Exercise requirements: Carry on the Lakers forum thread below, starting right after its final sentence.

*** Selected extract ***

Is this game even on TV? 'Cause I've got it on KCal and all that's on is a bunch of people dancing.


----------



## Damian Necronamous (Jun 10, 2002)

> Originally posted by <b>Locke</b>!
> Is this game even on TV? 'Cause I've got it on KCal and all that's on is a bunch of people dancing.


Pssssst.....that's because the game is *TOMORROW!!!!*


----------



## Locke (Jun 16, 2003)

> Originally posted by <b>Damian Necronamous</b>!
> 
> 
> Pssssst.....that's because the game is *TOMORROW!!!!*


................that would explain it. :laugh: :laugh:


----------



## Cris (Jun 18, 2003)

So they are going to Oklahoma City to play the wizards :sour:


----------



## RenePerezz (Aug 21, 2004)

I live in Michigan and obvisously dont have KCAL, is there a way I could order it from all the way over here?


----------



## bballlife (Oct 5, 2003)

Its gonna be on league pass.


----------



## SoCalfan21 (Jul 19, 2004)

dude u sure its going to be on league pass i have league pass and none of the lakers preseason games were on it 


Also lakers by 135


----------



## Cris (Jun 18, 2003)

OT: but why does it say coral calcium ?


----------



## Sean (Jun 7, 2002)

*Roster takes shape*

By Rich Hammond, Staff Writer

EL SEGUNDO -- The Lakers hope Lamar Odom makes a few more shots, and that Slava Medvedenko and Kareem Rush continue on the path toward health, but other than that, coach Rudy Tomjanovich said there isn't much that needs to be taken from tonight's exhibition finale against Washington in Oklahoma City.

Tomjanovich has one more roster cut to make, and he will almost certainly keep point guard Tierre Brown over shooting guard Tony Bobbitt, out of necessity more than anything.

"I don't think anybody is going to make or break themselves in (tonight's) game," Tomjanovich said. "Basically, we have all the information we need."

As expected, the Lakers on Wednesday cut loose guard Nate Johnson and center Ike Nwankwo. Bobbitt impressed the coaching staff throughout training camp, but the thinking is that a backup point guard such as Brown would be more valuable, and Bobbitt could be brought back if Rush isn't totally healthy.

"I hate this time of year because of that," Tomjanovich said. "A lot of times, it has nothing to do with the players, it's just the situation. It's a sad time. ... Everybody dreams about being a part of this, but not everybody can do it."

It's been a busy camp for the Lakers, who had to adjust to new teammates, new coaches and a new system while dealing with injuries to Vlade Divac, Luke Walton, Medvedenko and Rush. But Rush is back, Medvedenko should play tonight, and the Lakers claim to be happy with the progress they have made.

"What I like about this team is that we have a very high basketball IQ," Kobe Bryant said. "What we lack in experience we make up for with intelligence. ... For example, some teams can't call an audible on the fly, but we can adjust to things very quickly."

Tomjanovich said tonight's game would feature a few wrinkles that the coaching staff installed over the past week and that the starters would play more than their usual 20 to 25 minutes.

*** End of Selected extract ***
*** Record extracts ***

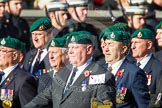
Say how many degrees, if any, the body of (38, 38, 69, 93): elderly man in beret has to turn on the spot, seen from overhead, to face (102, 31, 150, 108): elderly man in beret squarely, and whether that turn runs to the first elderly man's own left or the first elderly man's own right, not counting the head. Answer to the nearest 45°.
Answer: approximately 90° to the first elderly man's own left

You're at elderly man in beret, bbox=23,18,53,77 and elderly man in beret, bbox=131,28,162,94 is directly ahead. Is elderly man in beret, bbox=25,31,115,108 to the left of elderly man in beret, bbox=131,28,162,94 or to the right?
right

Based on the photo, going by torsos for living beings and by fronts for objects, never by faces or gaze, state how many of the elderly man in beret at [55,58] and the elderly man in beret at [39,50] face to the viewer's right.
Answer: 0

*** End of Record extracts ***

Task response:
"We're ready to play for real," Brian Cook said. "We're finally getting some guys back, and everything is coming along, so we're excited to get the season started."

http://www.dailynews.com/Stories/0,1413,200~29583~2495955,00.html


----------



## Brian34Cook (Mar 26, 2003)

> Originally posted by <b>SoCalfan21</b>!
> dude u sure its going to be on league pass i have league pass and none of the lakers preseason games were on it
> 
> 
> Also lakers by 135


Actually the game is on league pass on my DirectV (Ch. 722) .. Just a heads up!


----------



## Brian34Cook (Mar 26, 2003)

> Originally posted by <b>Cris</b>!
> OT: but why does it say coral calcium ?


What the world are you talking about :laugh:


----------



## Cris (Jun 18, 2003)

well last night, all of a sudden in place of where it says Private Messaging There Was Logo For " Coral Calcium Advanced" On every post in every Thread, Idk maybe it was just my computer being wierd 

Look


----------



## Brian34Cook (Mar 26, 2003)

Interesting.. I never saw that :laugh:


----------



## Cap (Nov 5, 2003)

I think the Wizards will be better than anticipated this year. Don't expect a Seattle-like cakewalk tonight, assuming both teams are healthy.


----------



## bballlife (Oct 5, 2003)

Few things, Odom dunked his own free throw miss. Very nice.

Chucky fricken blows, fast break and he throws it right to the defender. I still can't believe it.


----------



## Cap (Nov 5, 2003)

> Originally posted by <b>bballlife</b>!
> Few things, Odom dunked his own free throw miss. Very nice.


Yeah, he's finally starting to look comfortable. 



> Chucky fricken blows, fast break and he throws it right to the defender. I still can't believe it.


Chucky is reaching Devean-level right now. I never thought he'd be this bad. Thank god this team has good backups in Brown and Sasha.


----------



## adarsh1 (May 28, 2003)

what is hte score?


----------



## Pinball (Aug 3, 2002)

> Originally posted by <b>EHL</b>!
> 
> 
> Yeah, he's finally starting to look comfortable.
> ...


Looks like we might have a new whipping boy. :laugh: On a serious note, though, Atkins is worrying the **** out of me. I knew he was an average player but he's playing well below average right now.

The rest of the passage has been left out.